Now, as far as I’m concerned, the Daily Mail lost all semblance of credibility about the time of the Zinoviev letter. And I really don’t care at all whether Grant had an affair with anyone, and even less about whether the lady in question had a plummy voice, even though it’s pretty clear that the whole story was based on listening in to telephone messages.
What I found quite extraordinary was the expensive incompetence of the event. Sherborne would refer Dacre to the “small bundle” of documentation – “if you will turn to tab 2” – which Dacre did not apparently have. And nor did Lord Justice Leveson. And nor, it emerged, did Sherborne himself. He had lent his copy to someone.
While this was being sorted out, a great many clocks were ticking: Leveson himself, Sherborne and a motley crew of barristers representing almost everyone with even a tenuous association to the enquiry. I have never used the services of a barrister, so I had no idea of the cost. But a quick Google search says around £1000 per hour for a QC. (Curiously, the first answer on Google came from the Daily Mail, which ran a story claiming that top QCs were earning £5000 per hour, and this was the fault of Gordon Brown and Labour.)
We do know that the Bloody Sunday enquiry cost £400 million. And while the Leveson enquiry will not run and run in that way – we hope – it did run up close to a million in its first three months.
You might say that this is merely the equivalent of the cut-price bonus awarded to a nationalised banker (which it is), but it is a hell of a lot to pay for hanging around waiting for people to find bits of paper, and a hell of a lot for a level of questioning and debate which would shame the regulars at Wilde’s on a Friday lunchtime.

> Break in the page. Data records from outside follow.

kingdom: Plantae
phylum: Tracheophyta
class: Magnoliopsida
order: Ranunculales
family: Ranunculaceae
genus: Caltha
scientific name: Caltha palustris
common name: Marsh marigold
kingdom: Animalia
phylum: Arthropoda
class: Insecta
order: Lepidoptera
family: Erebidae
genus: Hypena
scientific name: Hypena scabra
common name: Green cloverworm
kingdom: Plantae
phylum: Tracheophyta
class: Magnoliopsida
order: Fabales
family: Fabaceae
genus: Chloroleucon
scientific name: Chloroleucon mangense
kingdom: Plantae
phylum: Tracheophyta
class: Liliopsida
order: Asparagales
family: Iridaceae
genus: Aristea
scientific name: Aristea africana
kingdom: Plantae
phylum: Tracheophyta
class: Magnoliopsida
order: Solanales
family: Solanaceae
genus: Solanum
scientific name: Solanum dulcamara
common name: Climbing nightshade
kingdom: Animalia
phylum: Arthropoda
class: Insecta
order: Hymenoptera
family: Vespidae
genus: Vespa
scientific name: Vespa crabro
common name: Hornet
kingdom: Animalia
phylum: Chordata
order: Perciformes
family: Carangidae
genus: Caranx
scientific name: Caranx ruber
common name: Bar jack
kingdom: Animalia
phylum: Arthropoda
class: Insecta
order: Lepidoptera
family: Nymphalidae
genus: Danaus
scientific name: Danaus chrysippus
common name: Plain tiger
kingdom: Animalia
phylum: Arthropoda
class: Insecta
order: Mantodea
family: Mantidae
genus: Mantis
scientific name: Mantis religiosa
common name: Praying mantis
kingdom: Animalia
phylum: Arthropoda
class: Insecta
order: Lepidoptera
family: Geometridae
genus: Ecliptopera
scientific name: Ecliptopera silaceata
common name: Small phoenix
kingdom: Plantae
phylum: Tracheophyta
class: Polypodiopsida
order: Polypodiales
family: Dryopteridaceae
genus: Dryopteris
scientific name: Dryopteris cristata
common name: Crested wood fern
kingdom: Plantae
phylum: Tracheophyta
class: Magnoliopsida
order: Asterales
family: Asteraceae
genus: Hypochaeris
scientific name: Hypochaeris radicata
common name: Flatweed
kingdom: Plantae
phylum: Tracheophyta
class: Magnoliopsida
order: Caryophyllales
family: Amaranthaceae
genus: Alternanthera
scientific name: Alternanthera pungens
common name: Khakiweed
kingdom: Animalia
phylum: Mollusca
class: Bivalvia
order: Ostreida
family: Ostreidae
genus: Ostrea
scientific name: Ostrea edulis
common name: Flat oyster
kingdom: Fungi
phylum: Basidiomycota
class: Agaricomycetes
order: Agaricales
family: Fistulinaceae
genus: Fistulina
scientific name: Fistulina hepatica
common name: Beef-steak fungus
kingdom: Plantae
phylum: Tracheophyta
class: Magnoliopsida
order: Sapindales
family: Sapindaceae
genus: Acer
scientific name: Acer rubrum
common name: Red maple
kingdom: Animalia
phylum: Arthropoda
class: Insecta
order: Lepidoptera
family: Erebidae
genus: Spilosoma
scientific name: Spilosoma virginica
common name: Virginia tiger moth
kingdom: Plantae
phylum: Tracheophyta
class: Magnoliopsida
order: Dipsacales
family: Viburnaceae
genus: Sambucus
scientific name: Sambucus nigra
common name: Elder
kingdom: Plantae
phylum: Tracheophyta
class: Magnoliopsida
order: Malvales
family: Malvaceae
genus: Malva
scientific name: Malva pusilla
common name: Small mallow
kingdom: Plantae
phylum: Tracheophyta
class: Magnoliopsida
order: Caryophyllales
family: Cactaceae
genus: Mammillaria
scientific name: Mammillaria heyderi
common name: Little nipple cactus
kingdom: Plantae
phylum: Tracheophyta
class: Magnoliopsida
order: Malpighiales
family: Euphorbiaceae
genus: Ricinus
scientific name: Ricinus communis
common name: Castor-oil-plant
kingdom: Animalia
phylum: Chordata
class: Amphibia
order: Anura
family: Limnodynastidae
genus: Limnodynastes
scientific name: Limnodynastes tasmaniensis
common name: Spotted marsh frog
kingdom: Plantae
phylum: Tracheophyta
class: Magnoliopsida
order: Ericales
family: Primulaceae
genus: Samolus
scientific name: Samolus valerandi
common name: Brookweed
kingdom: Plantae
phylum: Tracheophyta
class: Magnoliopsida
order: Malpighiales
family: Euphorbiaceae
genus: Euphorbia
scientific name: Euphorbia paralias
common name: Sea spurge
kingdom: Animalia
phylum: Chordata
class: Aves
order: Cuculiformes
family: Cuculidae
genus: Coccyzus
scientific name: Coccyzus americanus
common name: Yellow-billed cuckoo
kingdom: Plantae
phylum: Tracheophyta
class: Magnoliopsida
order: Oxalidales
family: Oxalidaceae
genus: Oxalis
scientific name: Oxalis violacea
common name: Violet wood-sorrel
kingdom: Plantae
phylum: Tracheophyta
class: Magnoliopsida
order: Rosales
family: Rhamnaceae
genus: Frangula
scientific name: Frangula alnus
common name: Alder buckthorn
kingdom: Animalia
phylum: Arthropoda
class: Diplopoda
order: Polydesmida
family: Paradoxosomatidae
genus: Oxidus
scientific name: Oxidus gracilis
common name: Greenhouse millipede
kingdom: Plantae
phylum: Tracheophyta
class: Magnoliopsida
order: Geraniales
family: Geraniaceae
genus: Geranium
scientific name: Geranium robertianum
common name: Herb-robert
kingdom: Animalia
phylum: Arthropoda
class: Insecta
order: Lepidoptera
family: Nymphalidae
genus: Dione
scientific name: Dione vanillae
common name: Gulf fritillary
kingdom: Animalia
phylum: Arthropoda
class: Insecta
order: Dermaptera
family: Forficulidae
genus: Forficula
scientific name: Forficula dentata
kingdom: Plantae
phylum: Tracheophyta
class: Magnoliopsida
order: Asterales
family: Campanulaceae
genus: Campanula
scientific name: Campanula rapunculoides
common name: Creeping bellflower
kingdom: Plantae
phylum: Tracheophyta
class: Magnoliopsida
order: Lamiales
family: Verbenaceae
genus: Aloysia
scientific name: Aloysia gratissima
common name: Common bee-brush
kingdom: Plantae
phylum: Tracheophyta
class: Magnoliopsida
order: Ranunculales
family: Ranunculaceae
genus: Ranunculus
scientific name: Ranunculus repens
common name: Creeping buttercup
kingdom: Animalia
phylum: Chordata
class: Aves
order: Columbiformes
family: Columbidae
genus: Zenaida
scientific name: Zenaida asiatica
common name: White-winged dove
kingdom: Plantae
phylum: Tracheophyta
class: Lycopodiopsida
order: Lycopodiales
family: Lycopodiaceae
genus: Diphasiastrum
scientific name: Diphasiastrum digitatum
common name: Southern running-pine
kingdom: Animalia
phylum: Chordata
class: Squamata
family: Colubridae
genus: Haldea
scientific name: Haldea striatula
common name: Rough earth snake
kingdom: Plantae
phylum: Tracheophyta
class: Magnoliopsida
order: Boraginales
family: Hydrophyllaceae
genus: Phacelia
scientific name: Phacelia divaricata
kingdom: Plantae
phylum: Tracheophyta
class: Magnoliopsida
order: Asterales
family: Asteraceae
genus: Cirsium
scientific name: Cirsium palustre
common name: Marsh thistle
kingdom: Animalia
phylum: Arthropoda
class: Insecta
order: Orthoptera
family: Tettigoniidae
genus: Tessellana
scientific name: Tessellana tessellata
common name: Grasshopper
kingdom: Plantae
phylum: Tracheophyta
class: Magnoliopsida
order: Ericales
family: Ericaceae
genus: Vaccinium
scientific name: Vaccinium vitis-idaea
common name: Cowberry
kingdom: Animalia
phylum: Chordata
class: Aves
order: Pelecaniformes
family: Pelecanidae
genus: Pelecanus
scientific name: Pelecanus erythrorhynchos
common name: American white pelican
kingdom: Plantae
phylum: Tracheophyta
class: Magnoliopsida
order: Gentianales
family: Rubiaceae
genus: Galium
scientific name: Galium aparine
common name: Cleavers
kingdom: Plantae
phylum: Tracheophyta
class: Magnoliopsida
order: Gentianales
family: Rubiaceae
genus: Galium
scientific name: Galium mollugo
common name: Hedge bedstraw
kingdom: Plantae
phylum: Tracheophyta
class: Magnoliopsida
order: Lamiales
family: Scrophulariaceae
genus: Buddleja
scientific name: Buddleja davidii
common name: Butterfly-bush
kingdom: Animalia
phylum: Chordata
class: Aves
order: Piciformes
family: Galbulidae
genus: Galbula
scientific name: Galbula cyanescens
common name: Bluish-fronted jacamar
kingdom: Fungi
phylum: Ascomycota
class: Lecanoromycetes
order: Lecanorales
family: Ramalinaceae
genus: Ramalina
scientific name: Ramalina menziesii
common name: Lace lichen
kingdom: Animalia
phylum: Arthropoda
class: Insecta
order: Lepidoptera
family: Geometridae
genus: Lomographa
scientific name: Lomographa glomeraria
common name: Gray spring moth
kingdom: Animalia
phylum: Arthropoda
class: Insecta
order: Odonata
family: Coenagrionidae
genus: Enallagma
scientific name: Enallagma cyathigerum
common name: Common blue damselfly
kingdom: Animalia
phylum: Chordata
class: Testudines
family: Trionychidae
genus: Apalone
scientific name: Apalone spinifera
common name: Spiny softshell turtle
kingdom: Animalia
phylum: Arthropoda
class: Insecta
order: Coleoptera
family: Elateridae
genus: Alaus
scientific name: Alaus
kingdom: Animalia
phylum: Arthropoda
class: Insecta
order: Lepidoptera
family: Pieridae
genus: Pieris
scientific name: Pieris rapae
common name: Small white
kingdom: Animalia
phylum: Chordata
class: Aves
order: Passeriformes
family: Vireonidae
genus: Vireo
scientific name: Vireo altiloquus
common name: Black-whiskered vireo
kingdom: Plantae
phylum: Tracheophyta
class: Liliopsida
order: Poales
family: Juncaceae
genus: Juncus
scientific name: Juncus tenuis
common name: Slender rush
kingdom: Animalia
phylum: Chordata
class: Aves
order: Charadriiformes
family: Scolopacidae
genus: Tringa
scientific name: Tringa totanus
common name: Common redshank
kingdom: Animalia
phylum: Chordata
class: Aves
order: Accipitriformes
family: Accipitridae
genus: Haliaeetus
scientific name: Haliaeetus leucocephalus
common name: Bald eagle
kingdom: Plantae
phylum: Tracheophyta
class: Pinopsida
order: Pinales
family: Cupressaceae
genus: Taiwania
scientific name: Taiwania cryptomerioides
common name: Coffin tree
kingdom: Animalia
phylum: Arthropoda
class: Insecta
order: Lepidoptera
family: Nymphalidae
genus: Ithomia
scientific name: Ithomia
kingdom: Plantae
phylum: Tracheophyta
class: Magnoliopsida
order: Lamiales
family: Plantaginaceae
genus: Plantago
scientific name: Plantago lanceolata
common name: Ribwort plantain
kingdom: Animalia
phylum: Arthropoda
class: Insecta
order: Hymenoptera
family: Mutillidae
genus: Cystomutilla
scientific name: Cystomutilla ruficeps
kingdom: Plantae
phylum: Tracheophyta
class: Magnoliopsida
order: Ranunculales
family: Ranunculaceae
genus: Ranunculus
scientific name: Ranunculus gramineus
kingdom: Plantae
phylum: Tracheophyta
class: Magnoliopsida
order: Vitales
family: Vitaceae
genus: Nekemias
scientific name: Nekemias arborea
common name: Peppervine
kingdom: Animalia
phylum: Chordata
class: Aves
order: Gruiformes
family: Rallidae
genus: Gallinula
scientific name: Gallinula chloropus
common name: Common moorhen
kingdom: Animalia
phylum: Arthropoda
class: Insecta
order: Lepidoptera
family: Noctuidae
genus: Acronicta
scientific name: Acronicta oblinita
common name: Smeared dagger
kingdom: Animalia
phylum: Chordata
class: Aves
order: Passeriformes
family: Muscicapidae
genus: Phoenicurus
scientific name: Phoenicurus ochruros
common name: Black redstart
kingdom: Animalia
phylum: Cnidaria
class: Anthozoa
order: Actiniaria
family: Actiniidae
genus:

Sherborne: “Will you apologise and withdraw your claim that Grant had made a mendacious smear against the Mail?”
Dacre: “No. And I’m not going to answer any more questions on that particular point.”
So there. Ya boo sucks to you, then. And to the enquiry. And to all of us.
While I have always believed these enquiries to be primarily concerned with governments postponing unpleasant decisions (in this case, what to do with Murdoch), it has become increasingly clear that the objective is to solve the unemployment crisis in the top class by providing jobs for the boys, and that the legal establishment is doing very nicely out of doing very little.
Maybe we should have a public enquiry into all this …
Today’s listening: Kelly Joe Phelps, great blues, great slide guitar, with a jazz sensibility. Love it.